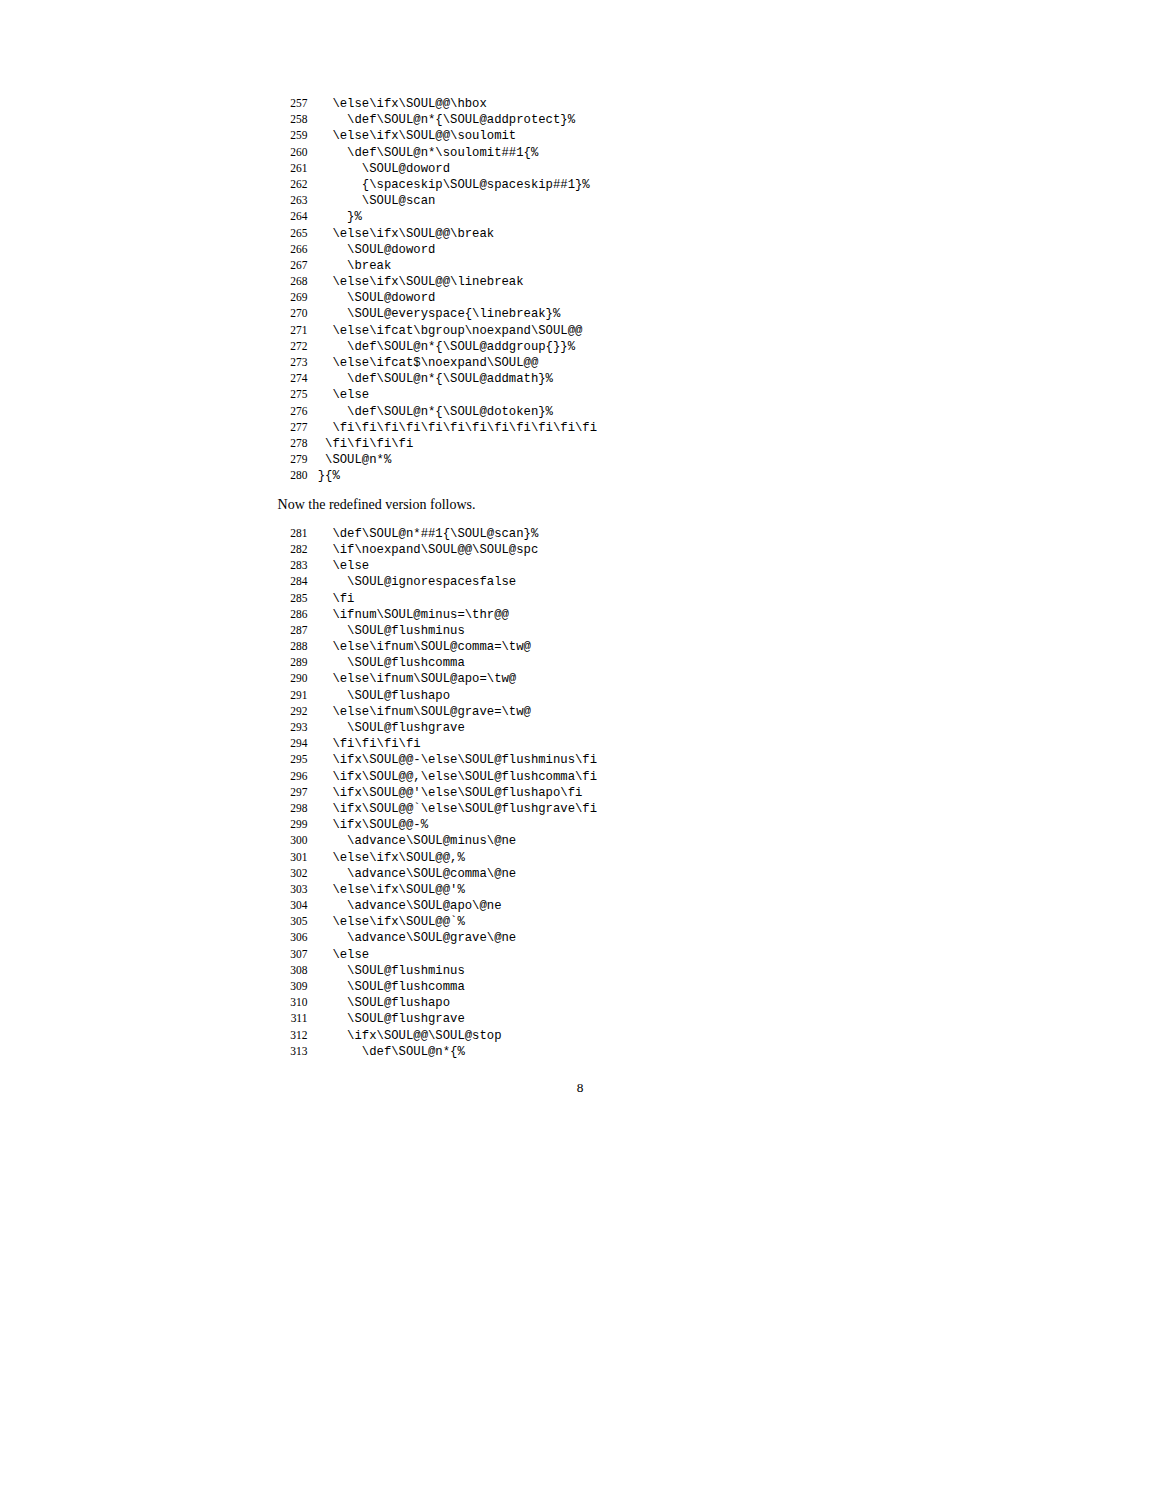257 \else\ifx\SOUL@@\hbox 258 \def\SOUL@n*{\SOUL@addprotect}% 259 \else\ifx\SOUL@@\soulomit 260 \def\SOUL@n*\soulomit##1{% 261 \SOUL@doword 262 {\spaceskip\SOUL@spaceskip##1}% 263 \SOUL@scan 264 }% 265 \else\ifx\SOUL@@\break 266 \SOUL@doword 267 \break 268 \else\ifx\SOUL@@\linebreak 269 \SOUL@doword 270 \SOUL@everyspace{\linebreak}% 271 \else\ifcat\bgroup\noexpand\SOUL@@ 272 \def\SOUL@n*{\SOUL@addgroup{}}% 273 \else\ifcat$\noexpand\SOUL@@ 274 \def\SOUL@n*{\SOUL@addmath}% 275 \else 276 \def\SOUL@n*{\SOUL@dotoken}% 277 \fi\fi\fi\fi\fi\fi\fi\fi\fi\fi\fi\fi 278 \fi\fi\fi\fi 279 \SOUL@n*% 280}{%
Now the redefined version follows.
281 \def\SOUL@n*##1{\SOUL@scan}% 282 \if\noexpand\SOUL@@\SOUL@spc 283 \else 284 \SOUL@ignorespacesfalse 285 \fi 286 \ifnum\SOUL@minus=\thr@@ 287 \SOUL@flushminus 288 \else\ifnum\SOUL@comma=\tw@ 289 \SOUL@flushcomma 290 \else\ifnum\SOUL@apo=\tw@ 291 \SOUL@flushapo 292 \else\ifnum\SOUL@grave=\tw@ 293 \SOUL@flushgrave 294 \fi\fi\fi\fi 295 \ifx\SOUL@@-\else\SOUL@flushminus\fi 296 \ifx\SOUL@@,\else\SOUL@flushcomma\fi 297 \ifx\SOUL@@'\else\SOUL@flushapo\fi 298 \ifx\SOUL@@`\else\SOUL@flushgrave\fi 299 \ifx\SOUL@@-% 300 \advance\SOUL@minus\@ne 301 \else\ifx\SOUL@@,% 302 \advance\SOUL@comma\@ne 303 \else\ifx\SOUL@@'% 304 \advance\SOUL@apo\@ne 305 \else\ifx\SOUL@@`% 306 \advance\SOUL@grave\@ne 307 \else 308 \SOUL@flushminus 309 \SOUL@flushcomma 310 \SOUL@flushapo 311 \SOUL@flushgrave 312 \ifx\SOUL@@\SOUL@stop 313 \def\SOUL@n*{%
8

● ● ● ● ●

Exercise - Repeat the listing word for word, but without its pictures.

Response to this exercise -
257 \else\ifx\SOUL@@\hbox 258 \def\SOUL@n*{\SOUL@addprotect}% 259 \else\ifx\SOUL@@\soulomit 260 \def\SOUL@n*\soulomit##1{% 261 \SOUL@doword 262 {\spaceskip\SOUL@spaceskip##1}% 263 \SOUL@scan 264 }% 265 \else\ifx\SOUL@@\break 266 \SOUL@doword 267 \break 268 \else\ifx\SOUL@@\linebreak 269 \SOUL@doword 270 \SOUL@everyspace{\linebreak}% 271 \else\ifcat\bgroup\noexpand\SOUL@@ 272 \def\SOUL@n*{\SOUL@addgroup{}}% 273 \else\ifcat$\noexpand\SOUL@@ 274 \def\SOUL@n*{\SOUL@addmath}% 275 \else 276 \def\SOUL@n*{\SOUL@dotoken}% 277 \fi\fi\fi\fi\fi\fi\fi\fi\fi\fi\fi\fi 278 \fi\fi\fi\fi 279 \SOUL@n*% 280}{%
Now the redefined version follows.
281 \def\SOUL@n*##1{\SOUL@scan}% 282 \if\noexpand\SOUL@@\SOUL@spc 283 \else 284 \SOUL@ignorespacesfalse 285 \fi 286 \ifnum\SOUL@minus=\thr@@ 287 \SOUL@flushminus 288 \else\ifnum\SOUL@comma=\tw@ 289 \SOUL@flushcomma 290 \else\ifnum\SOUL@apo=\tw@ 291 \SOUL@flushapo 292 \else\ifnum\SOUL@grave=\tw@ 293 \SOUL@flushgrave 294 \fi\fi\fi\fi 295 \ifx\SOUL@@-\else\SOUL@flushminus\fi 296 \ifx\SOUL@@,\else\SOUL@flushcomma\fi 297 \ifx\SOUL@@'\else\SOUL@flushapo\fi 298 \ifx\SOUL@@`\else\SOUL@flushgrave\fi 299 \ifx\SOUL@@-% 300 \advance\SOUL@minus\@ne 301 \else\ifx\SOUL@@,% 302 \advance\SOUL@comma\@ne 303 \else\ifx\SOUL@@'% 304 \advance\SOUL@apo\@ne 305 \else\ifx\SOUL@@`% 306 \advance\SOUL@grave\@ne 307 \else 308 \SOUL@flushminus 309 \SOUL@flushcomma 310 \SOUL@flushapo 311 \SOUL@flushgrave 312 \ifx\SOUL@@\SOUL@stop 313 \def\SOUL@n*{%
8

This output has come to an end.